Era stato anche per questo che un giorno di primavera del 1980 era entrato di buon mattino sul bus che doveva portarlo all’Anagrafe di via Lazio. Anche se, prima di uscire di casa, aveva detto alla figlia di non sentirsi troppo bene. Perciò quando Francesco risalì sul “34 rosso” del ritorno riuscì con difficoltà a raggiungere l’ultimo posto d’angolo. Quando il bus ripartì, chiuse gli occhi e durante decine di corse da un capolinea all’altro, incredibilmente fino alle nove di sera, nessuno si preoccupò di quell’anziano addormentato alla stessa maniera dei soliti pensionati senza affetti familiari. Finì così che la sua fine, sopraggiunta tante ore prima, l’accertò solo il medico di turno al pronto soccorso di via Roma.

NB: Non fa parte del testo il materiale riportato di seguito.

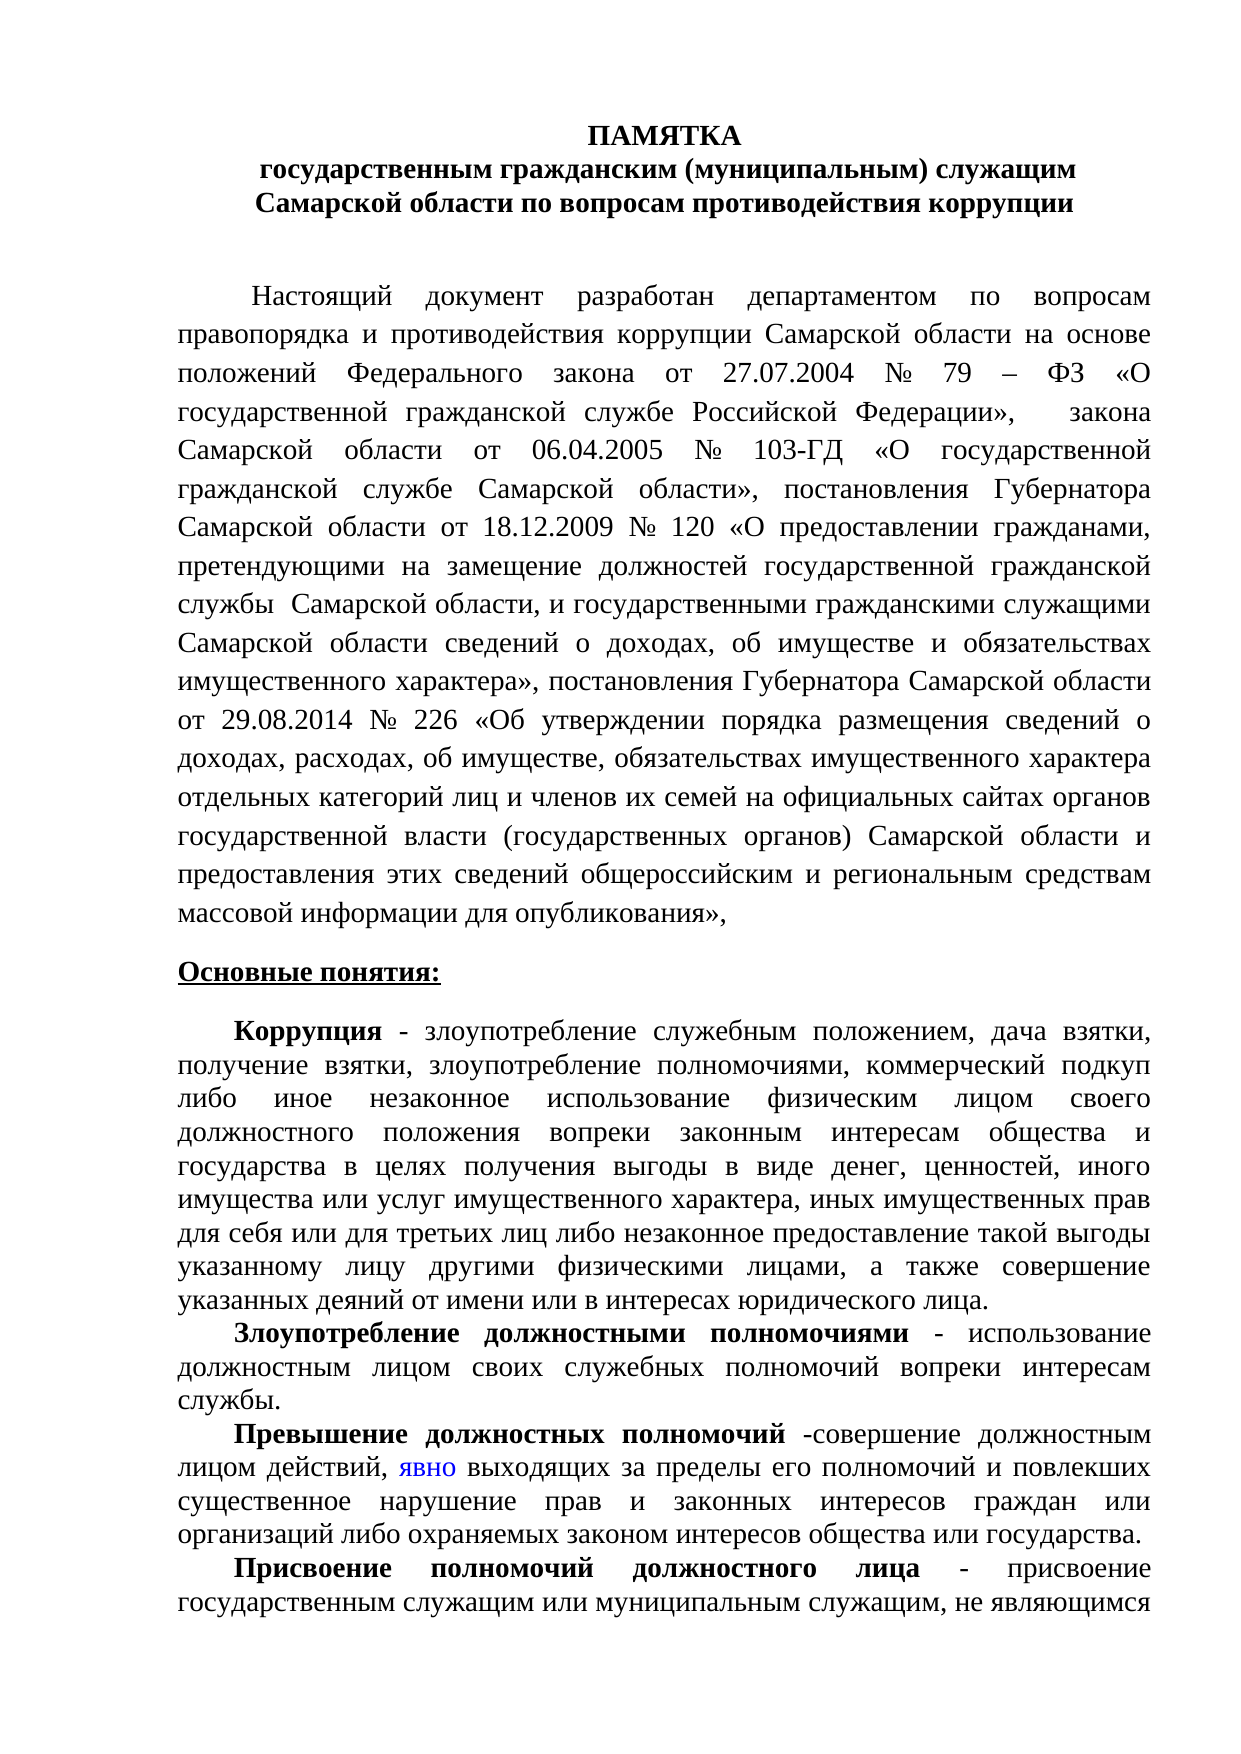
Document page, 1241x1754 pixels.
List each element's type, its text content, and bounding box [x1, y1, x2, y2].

text Превышение должностных полномочий -совершение должностным лицом действий, явно выходящих за пределы его полномочий и повлекших существенное нарушение прав и законных интересов граждан или организаций либо охраняемых законом интересов общества или государства. [177, 1416, 1152, 1550]
text ПАМЯТКА [177, 118, 1152, 152]
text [177, 1550, 1152, 1617]
text Основные понятия: [177, 954, 1152, 988]
text государственным гражданским (муниципальным) служащим Самарской области по вопросам противодействия коррупции [177, 152, 1152, 219]
text Настоящий документ разработан департаментом по вопросам правопорядка и противодействия коррупции Самарской области на основе положений Федерального закона от 27.07.2004 № 79 – ФЗ «О государственной гражданской службе Российской Федерации», закона Самарской области от 06.04.2005 № 103-ГД «О государственной гражданской службе Самарской области», постановления Губернатора Самарской области от 18.12.2009 № 120 «О предоставлении гражданами, претендующими на замещение должностей государственной гражданской службы Самарской области, и государственными гражданскими служащими Самарской области сведений о доходах, об имуществе и обязательствах имущественного характера», постановления Губернатора Самарской области от 29.08.2014 № 226 «Об утверждении порядка размещения сведений о доходах, расходах, об имуществе, обязательствах имущественного характера отдельных категорий лиц и членов их семей на официальных сайтах органов государственной власти (государственных органов) Самарской области и предоставления этих сведений общероссийским и региональным средствам массовой информации для опубликования», [177, 278, 1152, 928]
text Коррупция - злоупотребление служебным положением, дача взятки, получение взятки, злоупотребление полномочиями, коммерческий подкуп либо иное незаконное использование физическим лицом своего должностного положения вопреки законным интересам общества и государства в целях получения выгоды в виде денег, ценностей, иного имущества или услуг имущественного характера, иных имущественных прав для себя или для третьих лиц либо незаконное предоставление такой выгоды указанному лицу другими физическими лицами, а также совершение указанных деяний от имени или в интересах юридического лица. [177, 1013, 1152, 1315]
text Злоупотребление должностными полномочиями - использование должностным лицом своих служебных полномочий вопреки интересам службы. [177, 1315, 1152, 1416]
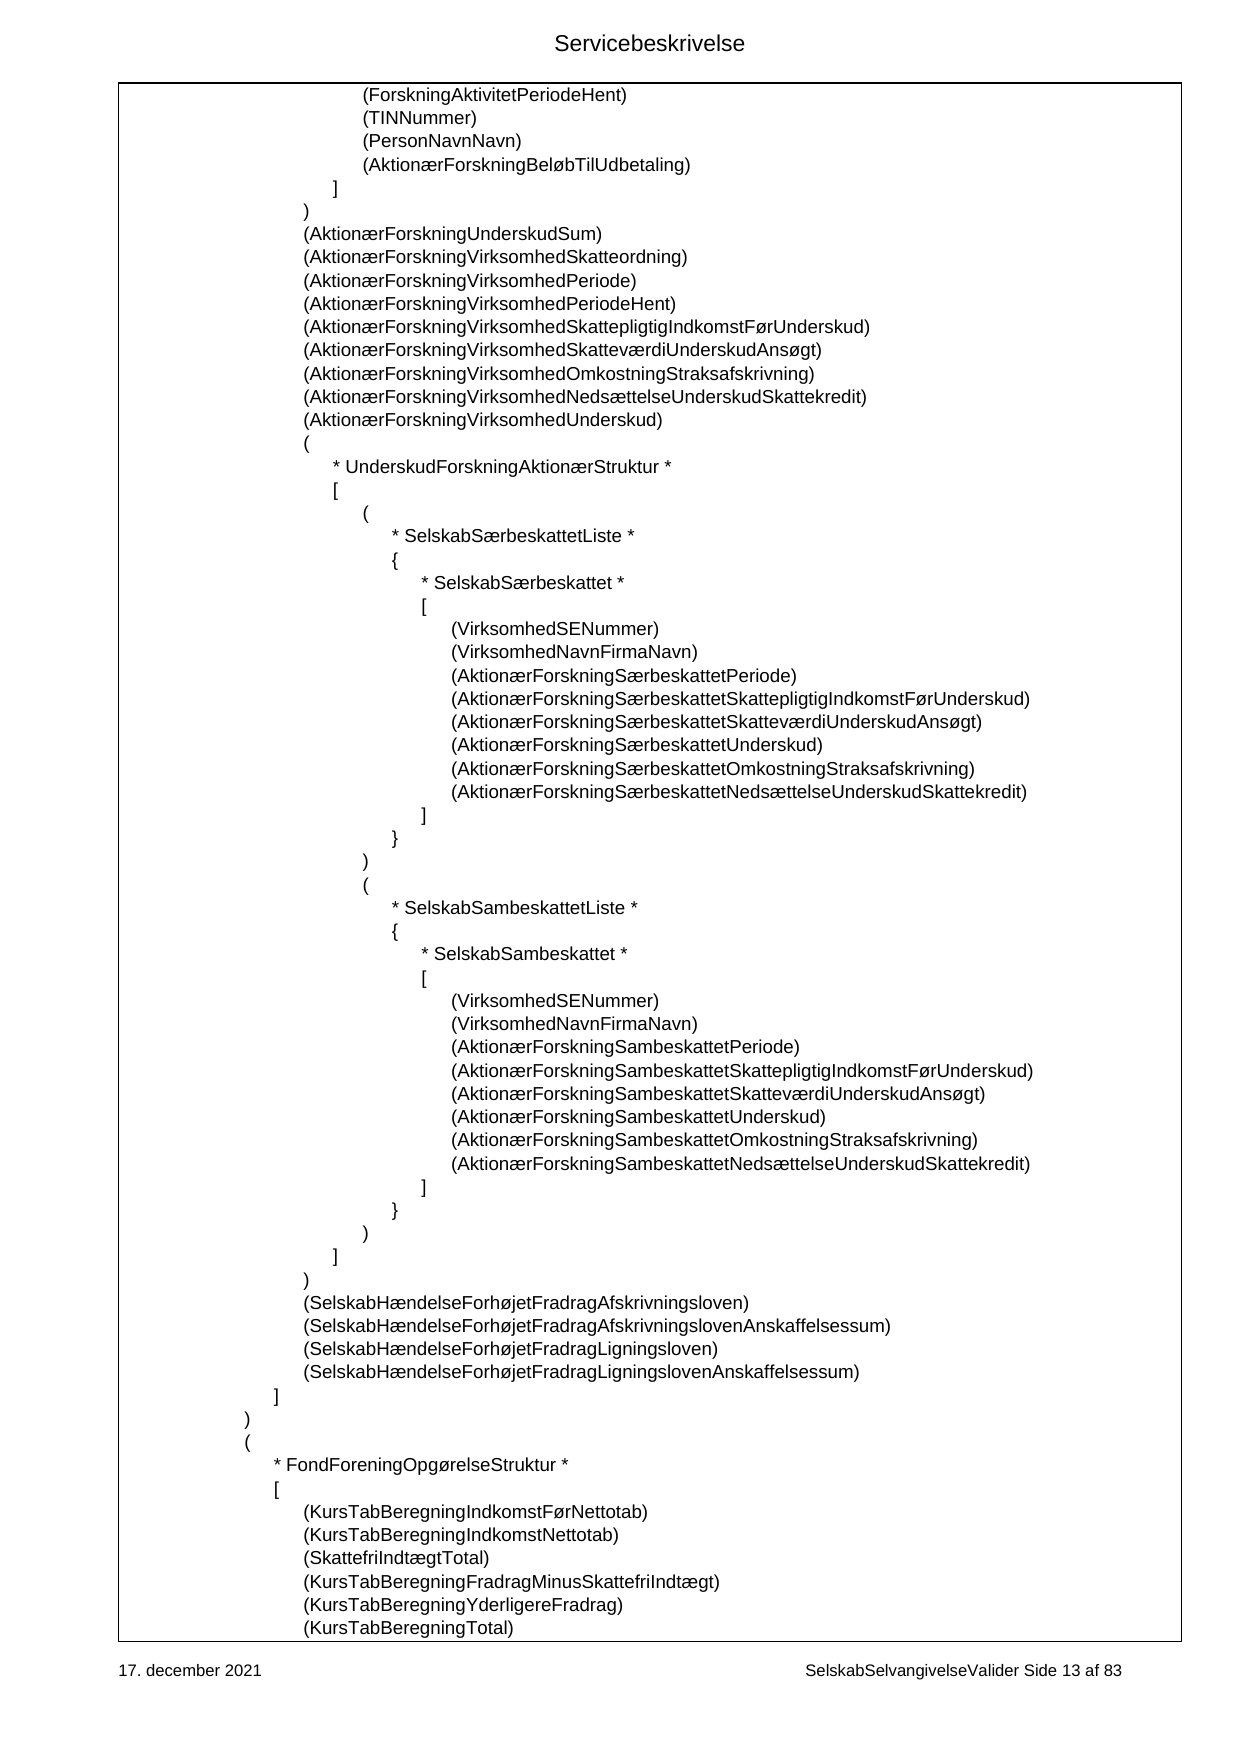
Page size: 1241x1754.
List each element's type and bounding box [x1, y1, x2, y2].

table_cell [119, 84, 1181, 1641]
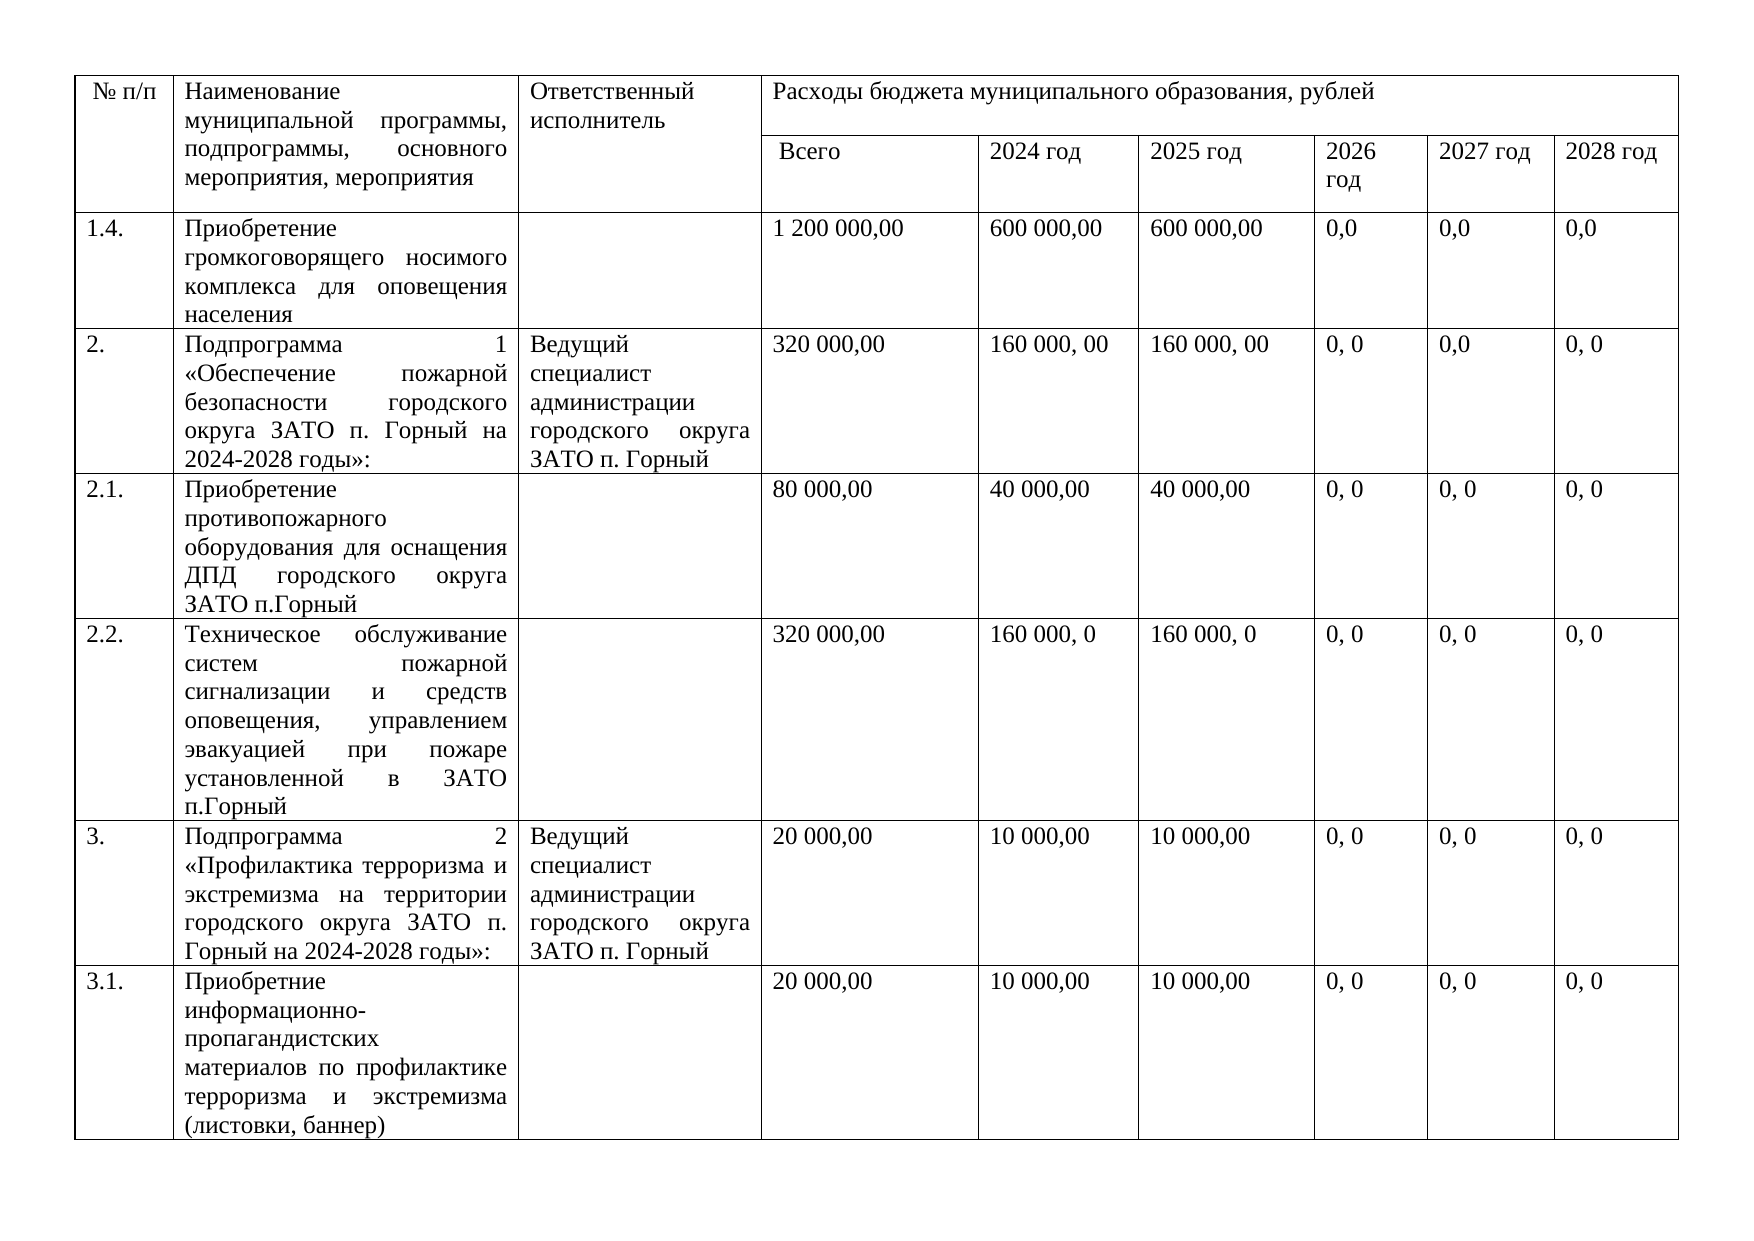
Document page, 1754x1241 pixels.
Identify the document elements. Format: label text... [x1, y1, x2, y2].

table_cell [519, 213, 761, 328]
table_cell 1.4. [76, 213, 173, 328]
table_cell Подпрограмма 2 «Профилактика терроризма и экстремизма на территории городского округа ЗАТО п. Горный на 2024-2028 годы»: [174, 821, 518, 965]
table_cell 0, 0 [1555, 821, 1678, 965]
table_cell 0,0 [1428, 329, 1554, 473]
table_cell 2025 год [1139, 136, 1314, 212]
table_cell 40 000,00 [979, 474, 1138, 618]
table_cell 3. [76, 821, 173, 965]
table_cell 2. [76, 329, 173, 473]
table_cell 0, 0 [1315, 474, 1427, 618]
table_header Ответственный исполнитель [519, 76, 761, 212]
table_cell 10 000,00 [979, 821, 1138, 965]
table_cell 0, 0 [1428, 966, 1554, 1138]
table_cell 0,0 [1428, 213, 1554, 328]
table_cell 20 000,00 [762, 966, 978, 1138]
table_cell 2024 год [979, 136, 1138, 212]
table_cell 160 000, 0 [979, 619, 1138, 820]
table_cell 0, 0 [1428, 474, 1554, 618]
table_cell 0, 0 [1315, 619, 1427, 820]
table_cell Всего [762, 136, 978, 212]
table_cell 0, 0 [1428, 619, 1554, 820]
table_cell Ведущий специалист администрации городского округа ЗАТО п. Горный [519, 329, 761, 473]
table_cell Приобретение противопожарного оборудования для оснащения ДПД городского округа ЗАТО п.Горный [174, 474, 518, 618]
table_cell 10 000,00 [979, 966, 1138, 1138]
table_cell 80 000,00 [762, 474, 978, 618]
table_cell [519, 619, 761, 820]
table_cell 600 000,00 [979, 213, 1138, 328]
table_cell 3.1. [76, 966, 173, 1138]
table_cell [519, 474, 761, 618]
table_cell 2027 год [1428, 136, 1554, 212]
table_cell Ведущий специалист администрации городского округа ЗАТО п. Горный [519, 821, 761, 965]
table_cell 0, 0 [1315, 821, 1427, 965]
table_cell 160 000, 0 [1139, 619, 1314, 820]
table_cell 0, 0 [1555, 329, 1678, 473]
table_cell 10 000,00 [1139, 821, 1314, 965]
table_cell 2.1. [76, 474, 173, 618]
table_cell 160 000, 00 [979, 329, 1138, 473]
table_cell 600 000,00 [1139, 213, 1314, 328]
table_cell 20 000,00 [762, 821, 978, 965]
table_cell 0,0 [1315, 213, 1427, 328]
table_cell Техническое обслуживание систем пожарной сигнализации и средств оповещения, управлением эвакуацией при пожаре установленной в ЗАТО п.Горный [174, 619, 518, 820]
table_cell 320 000,00 [762, 619, 978, 820]
table_cell Подпрограмма 1 «Обеспечение пожарной безопасности городского округа ЗАТО п. Горный на 2024-2028 годы»: [174, 329, 518, 473]
table_cell Приобретние информационно-пропагандистских материалов по профилактике терроризма и экстремизма (листовки, баннер) [174, 966, 518, 1138]
table_cell 2028 год [1555, 136, 1678, 212]
table_cell 1 200 000,00 [762, 213, 978, 328]
table_header № п/п [76, 76, 173, 212]
table_cell 0,0 [1555, 213, 1678, 328]
table_cell 320 000,00 [762, 329, 978, 473]
table_cell [519, 966, 761, 1138]
table_cell 160 000, 00 [1139, 329, 1314, 473]
table_cell 40 000,00 [1139, 474, 1314, 618]
table_header Расходы бюджета муниципального образования, рублей [762, 76, 1678, 135]
table_cell 2026 год [1315, 136, 1427, 212]
table_cell 0, 0 [1555, 966, 1678, 1138]
table_cell 0, 0 [1555, 619, 1678, 820]
table_cell 0, 0 [1428, 821, 1554, 965]
table_header Наименование муниципальной программы, подпрограммы, основного мероприятия, мероприятия [174, 76, 518, 212]
table_cell Приобретение громкоговорящего носимого комплекса для оповещения населения [174, 213, 518, 328]
table_cell 2.2. [76, 619, 173, 820]
table_cell 0, 0 [1315, 966, 1427, 1138]
table_cell 0, 0 [1315, 329, 1427, 473]
table_cell 10 000,00 [1139, 966, 1314, 1138]
table_cell 0, 0 [1555, 474, 1678, 618]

Un caso che, per fortuna, ora non potrebbe più ripetersi. Come ci hanno assicurato al chiosco Amat di Piazza Camporeale. Perché gli autisti si accorgerebbero sicuramente di un passeggero addormentato quando vanno a controllare, a fine corsa, la macchinetta obliteratrice che è proprio in fondo al bus. E per i presunti ubriachi c’è l’ordine di chiamare l’ambulanza. Dunque, qualche altro buon incentivo a lasciare tranquillamente e utilmente l’auto sotto casa. Con in più l’eventuale possibilità di svegliare un vecchietto forse troppo profondamente assopito accanto al sacchetto della spesa. Si capisce, con la delicatezza del caso, e mettendo in conto le sue possibili male parole. Magari toccandogli una spalla per chiedergli solo, e sommessamente: “Come va?”.